The Treasury sold $35 billion of two-year notes on Aug. 23 at a record low yield of 0.22 percent as investors continued to seek the world's safest securities as refuge from financial market turmoil and a slowing economy. It was the first of that maturity to be sold after the downgrade.

Dollar Gains

The Dollar Index, which IntercontinentalExchange Inc. uses to track the world's reserve currency against six major trade partners, gained 0.3 percent on Aug. 8. The dollar has gained 0.6 percent this month, the sixth-biggest advance among 10 developed-nation currencies, according to Bloomberg Correlation- Weighted Currency Indexes through Aug. 23. The biggest gainer is the franc, up 3.9 percent.

S&P, a New York-based unit of McGraw-Hill Cos., erred when it lowered the ranking and the U.S. merits a "quadruple A," Warren Buffett, the chief executive officer of Omaha, Nebraska- based Berkshire Hathaway Inc. said in an Aug. 6 interview.
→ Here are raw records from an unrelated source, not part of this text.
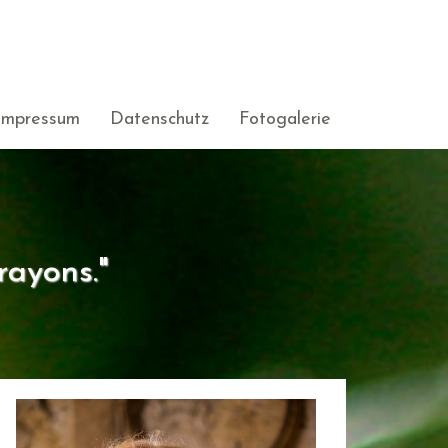
Impressum
Datenschutz
Fotogalerie
rayons."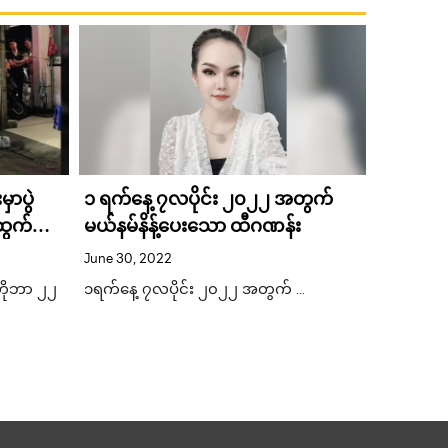
ှာပွဲ
၁ ရက်နေ့ ၇လပိုင်း ၂၀၂၂ အတွက်
ဖုန်းဆိုင်
းထွက်
မယ်နမ်နိန့်ပေးသော ထီဂဏန်း
ချော်ပြု
ခေါင်းညပ
June 30, 2022
January 31
အကူအညီတ
ုဘာ ၂၂
၁ရက်နေ့ ၇လပိုင်း ၂၀၂၂ အတွက် …
ထိုင်းနိုင်င
မြို့နယ်မှာ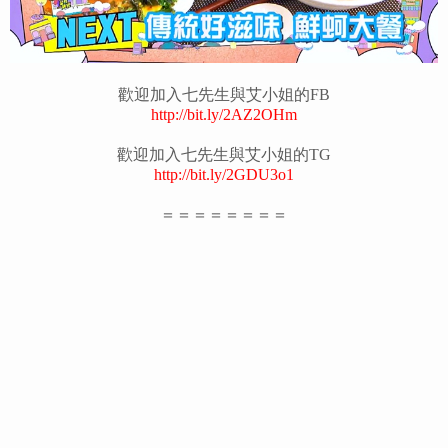
歡迎加入七先生與艾小姐的FB
http://bit.ly/2AZ2OHm
歡迎加入七先生與艾小姐的TG
http://bit.ly/2GDU3o1
＝＝＝＝＝＝＝＝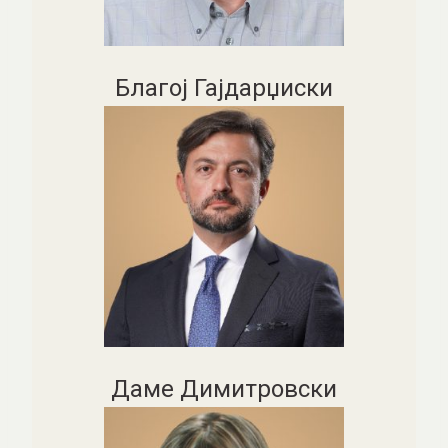
Благој Гајдарџиски
Даме Димитровски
Berkshire Hathaway made its biggest bets on the stock market on Aug. 8, the day the downgrade sent the S&P 500 to its worst plunge in more than two years, Buffett said in a television interview with Charlie Rose broadcast Aug. 15 on PBS.

'Very Strong'

Under S&P's definitions, debt rated AA is barely different from AAA securities and shows that a borrower's ability to "meet its financial commitment on the obligation is very strong."
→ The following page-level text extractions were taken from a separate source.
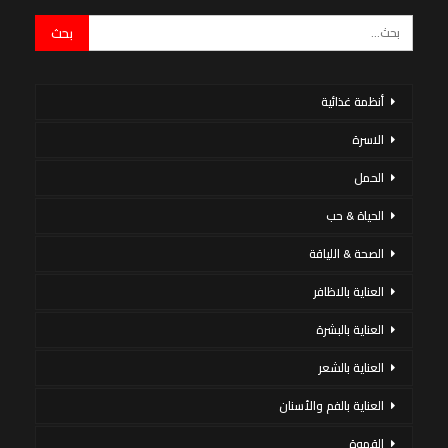
أنظمة غذائية
الاسرة
الحمل
الحياة & حب
الصحة & اللياقة
العناية بالاظافر
العناية بالبشرة
العناية بالشعر
العناية بالفم والأسنان
القهوة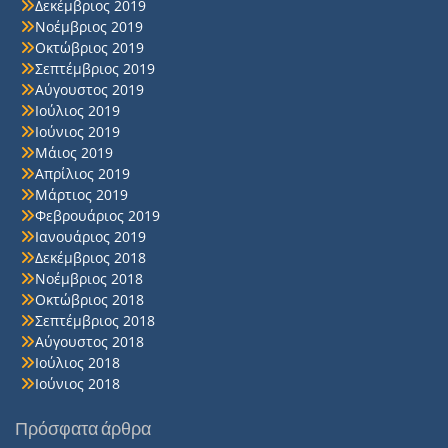
Δεκέμβριος 2019
Νοέμβριος 2019
Οκτώβριος 2019
Σεπτέμβριος 2019
Αύγουστος 2019
Ιούλιος 2019
Ιούνιος 2019
Μάιος 2019
Απρίλιος 2019
Μάρτιος 2019
Φεβρουάριος 2019
Ιανουάριος 2019
Δεκέμβριος 2018
Νοέμβριος 2018
Οκτώβριος 2018
Σεπτέμβριος 2018
Αύγουστος 2018
Ιούλιος 2018
Ιούνιος 2018
Πρόσφατα άρθρα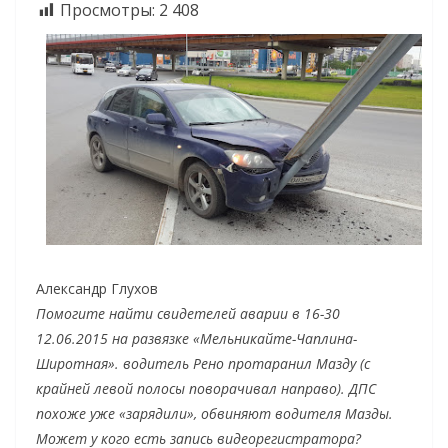
Просмотры:
2 408
Александр Глухов
Помогите найти свидетелей аварии в 16-30
12.06.2015 на развязке «Мельникайте-Чаплина-
Широтная». водитель Рено протаранил Мазду (с
крайней левой полосы поворачивал направо). ДПС
похоже уже «зарядили», обвиняют водителя Мазды.
Может у кого есть запись видеорегистратора?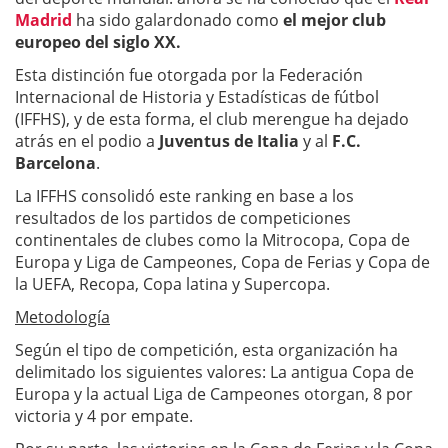
Madrid
ha sido galardonado como
el mejor club
europeo del siglo XX.
Esta distinción fue otorgada por la Federación
Internacional de Historia y Estadísticas de fútbol
(IFFHS), y de esta forma, el club merengue ha dejado
atrás en el podio a
Juventus de Italia
y al
F.C.
Barcelona
.
La IFFHS consolidó este ranking en base a los
resultados de los partidos de competiciones
continentales de clubes como la Mitrocopa, Copa de
Europa y Liga de Campeones, Copa de Ferias y Copa de
la UEFA, Recopa, Copa latina y Supercopa.
Metodología
Según el tipo de competición, esta organización ha
delimitado los siguientes valores: La antigua Copa de
Europa y la actual Liga de Campeones otorgan, 8 por
victoria y 4 por empate.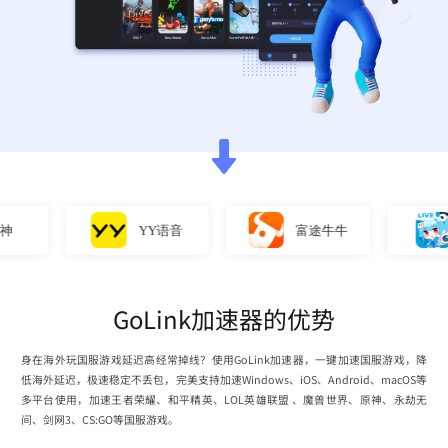
YY语音
富途牛牛
直
GoLink加速器的优势
身在海外玩国服游戏延迟高经常掉线？使用GoLink加速器，一键加速国服游戏，降
低海外延迟，极速稳定不丢包，完美支持加速Windows、iOS、Android、macOS等
多平台使用，加速王者荣耀、和平精英、LOL英雄联盟 、魔兽世界、原神、永劫无
间、剑网3、CS:GO等国服游戏。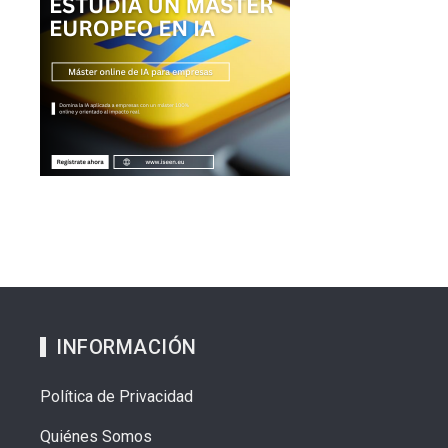
INFORMACIÓN
Política de Privacidad
Quiénes Somos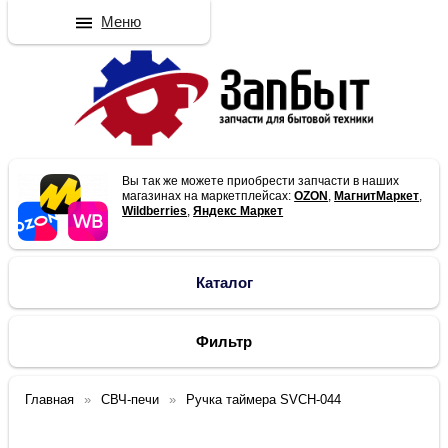
Меню
Вы так же можете приобрести запчасти в наших
магазинах на маркетплейсах:
OZON
,
МагнитМаркет
,
Wildberries
,
Яндекс Маркет
Каталог
Фильтр
Главная
СВЧ-печи
Ручка таймера SVCH-044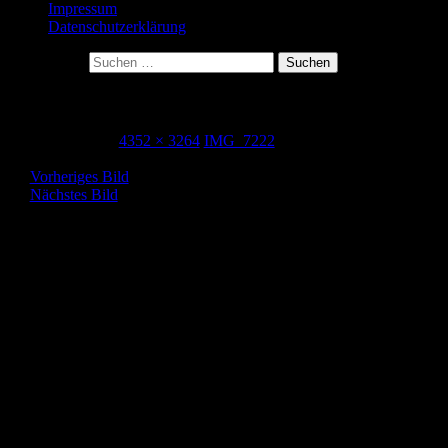
Impressum
Datenschutzerklärung
Suche nach:
IMG_7222
21. Mai 2015
4352 × 3264
IMG_7222
Vorheriges Bild
Nächstes Bild
Herzlich Willkommen! Ich freue mich über jeden
Kommentar!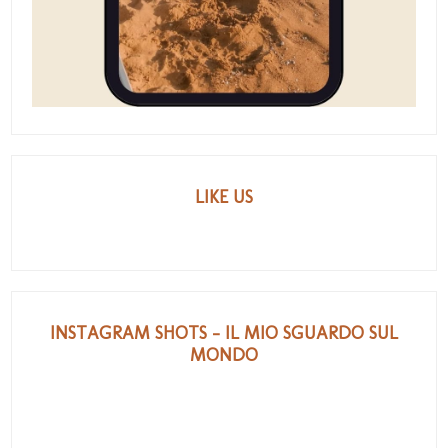
LIKE US
INSTAGRAM SHOTS - IL MIO SGUARDO SUL
MONDO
Stocks were falling before S&P took action as record interest rates in Spain and Portugal spurred the European Central Bank to resume bond purchases and Congress debated the U.S. debt ceiling, said Warren Koontz of Loomis Sayles & Co. in Boston. The S&P 500 slumped 4.8 percent on Aug. 4, its biggest retreat since 2009, and had lost 11 percent since July 22 as reports showed the world's largest economy grew 0.4 percent in the first quarter and 1.3 percent in the second.
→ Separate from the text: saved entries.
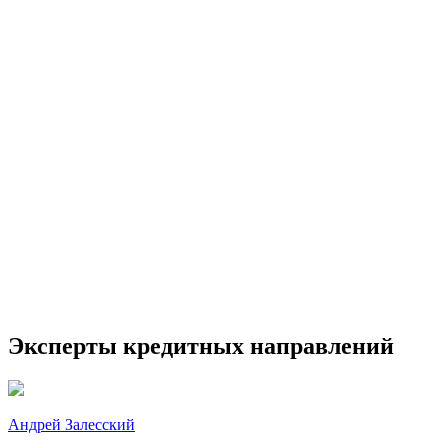
Эксперты кредитных направлений
Андрей Залесский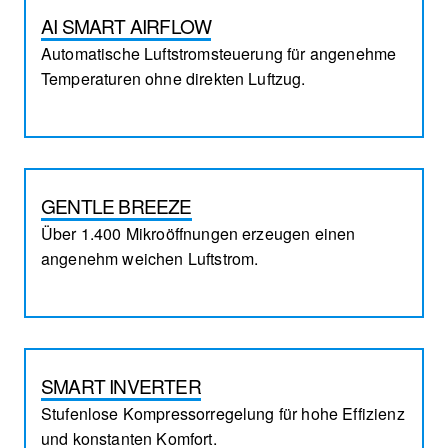
AI SMART AIRFLOW
Automatische Luftstromsteuerung für angenehme
Temperaturen ohne direkten Luftzug.
GENTLE BREEZE
Über 1.400 Mikroöffnungen erzeugen einen
angenehm weichen Luftstrom.
SMART INVERTER
Stufenlose Kompressorregelung für hohe Effizienz
und konstanten Komfort.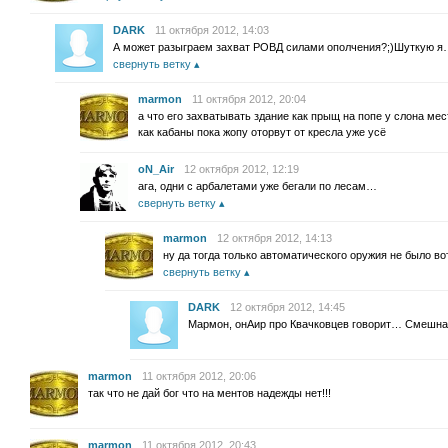
DARK
11 октября 2012, 14:03
А может разыграем захват РОВД силами ополчения?;)Шуткую 
свернуть ветку
marmon
11 октября 2012, 20:04
а что его захватывать здание как прыщ на попе у слона м
как кабаны пока жопу оторвут от кресла уже усё
oN_Air
12 октября 2012, 12:19
ага, одни с арбалетами уже бегали по лесам…
свернуть ветку
marmon
12 октября 2012, 14:13
ну да тогда только автоматического оружия не было во
свернуть ветку
DARK
12 октября 2012, 14:45
Мармон, онАир про Квачковцев говорит… Смешна
marmon
11 октября 2012, 20:06
так что не дай бог что на ментов надежды нет!!!
marmon
11 октября 2012, 20:43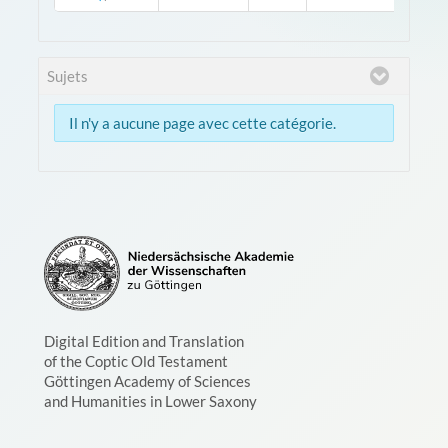
Sujets
Il n'y a aucune page avec cette catégorie.
Digital Edition and Translation
of the Coptic Old Testament
Göttingen Academy of Sciences
and Humanities in Lower Saxony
"The downgrade wasn't good, but more important for the selloff was the concern about Washington gridlock over the debt ceiling and the slowdown in Europe," Koontz, who helps manage about $160 billion as head of U.S. large-cap value stocks at Loomis Sayles, said in an Aug. 23 telephone interview. "If we hadn't been in an economic soft patch and if we hadn't had the debt-ceiling ruckus, then we might not have had the downgrade, so I don't think the timing was a surprise."

Worse Than Market

McGraw-Hill declined 15 percent in the two trading sessions following the downgrade, more than twice the S&P 500's loss in the same period.